Today it was also announced an historic organ is being reconditioned and transported to the venue where it will provide entertainment in the ballroom for years to come. Bilston town centre manager Mark Connell said the town hall would soon be resembling the thriving hub of activity of old.

He said: "We've spoken to people in Bilston and they've told us that they want the town hall's ballroom to be what it used to be like when it was at the heart of the town.

"We intend to hold tea dances, weddings and younger people have suggested holding concerts there.

"We have fitted a lift now so that will make it accessible to more people."

Mr Connell has enlisted the help of city organist Steve Tovey to help bring the instrument to the town hall.

It is a Compton organ and was first installed in the Lyric Cinema, Wellingborough, in 1936. It was moved to a neighbouring school in 1967 where it has remained ever since.

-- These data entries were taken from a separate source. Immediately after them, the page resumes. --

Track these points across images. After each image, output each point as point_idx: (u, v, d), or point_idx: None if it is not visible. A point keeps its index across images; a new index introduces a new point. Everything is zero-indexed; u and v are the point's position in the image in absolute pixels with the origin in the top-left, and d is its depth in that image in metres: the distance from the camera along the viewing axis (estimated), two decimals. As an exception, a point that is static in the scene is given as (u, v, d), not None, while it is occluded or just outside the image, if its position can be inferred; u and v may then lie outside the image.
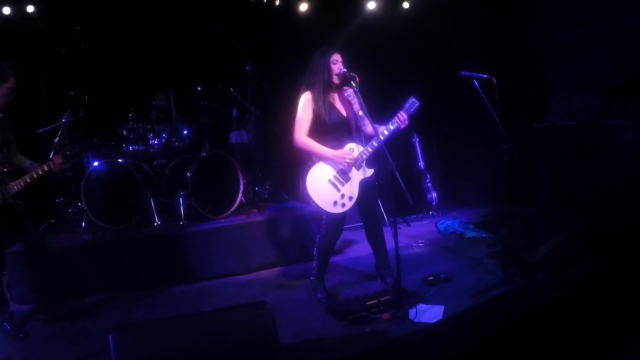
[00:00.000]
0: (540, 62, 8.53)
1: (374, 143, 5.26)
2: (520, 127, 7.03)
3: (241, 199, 7.27)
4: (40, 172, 5.16)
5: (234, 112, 7.84)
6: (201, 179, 7.01)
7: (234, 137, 8.11)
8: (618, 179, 5.72)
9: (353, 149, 5.35)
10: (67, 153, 5.51)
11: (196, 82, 7.63)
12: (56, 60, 7.38)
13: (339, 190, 5.25)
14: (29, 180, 5.10)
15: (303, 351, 4.54)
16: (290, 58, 8.40)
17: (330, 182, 5.25)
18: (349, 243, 7.59)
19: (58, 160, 5.30)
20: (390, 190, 4.98)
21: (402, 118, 5.24)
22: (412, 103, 5.39)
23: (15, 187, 5.06)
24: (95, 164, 6.78)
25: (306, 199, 5.33)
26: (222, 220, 7.06)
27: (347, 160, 5.25)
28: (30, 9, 7.77)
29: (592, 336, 3.36)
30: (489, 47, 8.65)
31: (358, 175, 5.36)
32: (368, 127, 5.54)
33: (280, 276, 6.61)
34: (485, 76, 5.55)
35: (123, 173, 6.85)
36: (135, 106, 7.37)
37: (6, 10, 7.66)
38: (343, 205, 5.27)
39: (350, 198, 5.30)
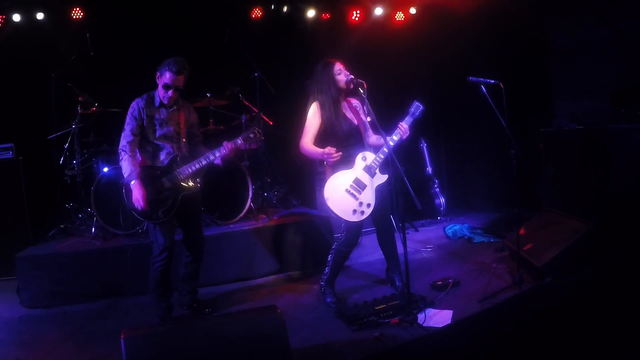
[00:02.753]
0: (547, 66, 8.54)
1: (384, 150, 5.29)
2: (527, 131, 7.05)
3: (250, 204, 7.29)
4: (212, 157, 5.31)
5: (243, 118, 7.86)
6: (210, 185, 7.04)
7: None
8: (625, 183, 5.71)
9: (365, 157, 5.38)
10: (251, 136, 5.49)
11: (205, 88, 7.66)
12: (66, 66, 7.43)
13: (356, 198, 5.28)
14: (203, 162, 5.28)
15: (312, 355, 4.56)
16: (298, 64, 8.45)
17: (347, 192, 5.27)
18: (359, 248, 7.58)
19: (229, 145, 5.33)
20: (398, 195, 5.00)
21: (403, 128, 5.31)
22: (417, 107, 5.44)
23: (188, 169, 5.26)
24: (105, 169, 6.81)
25: (326, 210, 5.34)
26: (231, 225, 7.09)
27: (329, 158, 5.29)
28: (39, 16, 7.84)
29: (601, 340, 3.37)
30: (495, 52, 8.67)
31: (373, 182, 5.39)
32: (371, 138, 5.66)
33: (289, 281, 6.64)
34: (493, 81, 5.56)
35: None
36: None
37: (16, 18, 7.72)
38: (362, 212, 5.30)
39: (369, 205, 5.32)
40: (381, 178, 5.44)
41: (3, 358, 4.73)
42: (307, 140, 5.43)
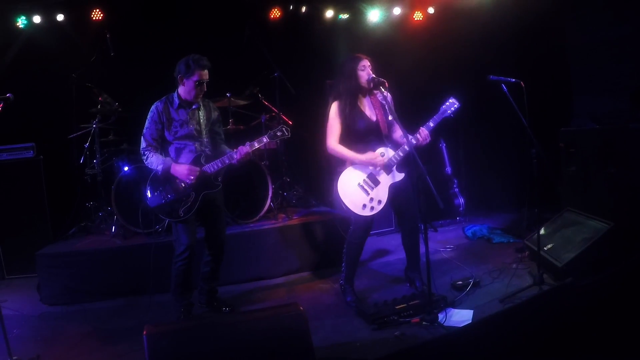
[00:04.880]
0: (566, 65, 8.49)
1: (405, 147, 5.27)
2: (547, 131, 7.00)
3: (270, 204, 7.29)
4: (230, 159, 5.28)
5: (263, 118, 7.87)
6: (230, 184, 7.04)
7: (263, 142, 8.14)
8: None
9: (384, 154, 5.38)
10: (278, 133, 5.43)
11: (225, 89, 7.67)
12: (86, 67, 7.47)
13: (368, 194, 5.29)
14: (226, 161, 5.25)
15: (333, 354, 4.56)
16: (317, 64, 8.45)
17: (359, 186, 5.29)
18: (378, 248, 7.58)
19: (244, 149, 5.26)
20: (420, 195, 4.98)
21: (423, 135, 5.26)
22: (451, 104, 5.40)
23: (210, 168, 5.25)
24: (126, 169, 6.85)
25: (337, 201, 5.37)
26: (251, 225, 7.10)
27: (377, 163, 5.29)
28: (60, 17, 7.88)
29: (622, 341, 3.34)
30: (514, 51, 8.62)
31: (388, 180, 5.39)
32: (396, 133, 5.58)
33: (308, 280, 6.65)
34: (514, 80, 5.52)
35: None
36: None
37: (37, 19, 7.77)
38: (372, 208, 5.31)
39: (380, 202, 5.33)
40: (398, 176, 5.44)
41: (23, 354, 4.75)
42: (334, 141, 5.43)
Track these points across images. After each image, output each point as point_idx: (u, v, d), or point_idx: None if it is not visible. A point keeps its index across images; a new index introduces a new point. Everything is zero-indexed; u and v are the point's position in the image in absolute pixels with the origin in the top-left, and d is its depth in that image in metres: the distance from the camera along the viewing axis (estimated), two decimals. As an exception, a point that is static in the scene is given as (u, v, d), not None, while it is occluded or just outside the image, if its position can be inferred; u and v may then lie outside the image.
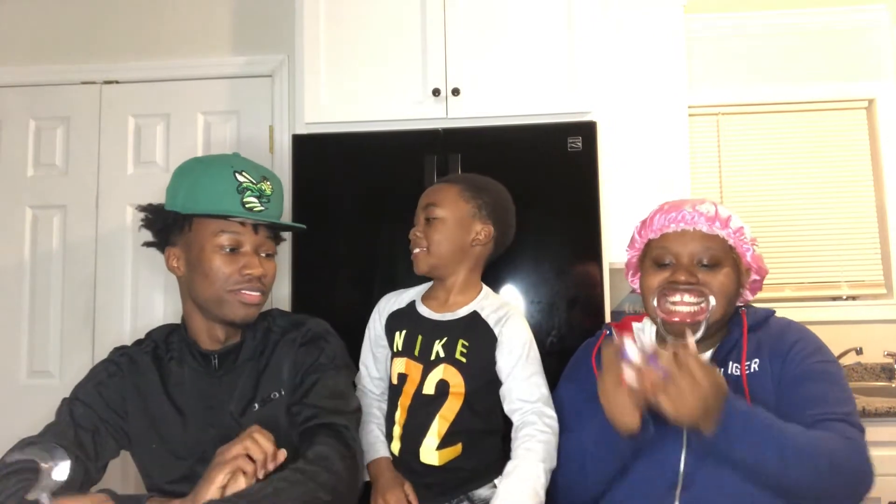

Mr Tovey and a group of 10 helpers have been travelling between the school and Bilston, bringing back the organ in parts.

He said it had been the dream of an unnamed millionaire to see an organ reinstated in the town hall.

Historians have praised the idea.

Frank Sharman, of the Wolverhampton History and Heritage Society, said: "This is great news for the town hall and for Bilston.

"The organ will be installed in the ballroom of the first floor and there it will be used for concerts, regular dances, events and functions and all the usual uses of such an instrument.

"Although it will not rise up through a hole in the floor in the cinema tradition, it will be on the stage and so arranged that the stage can be cleared for events."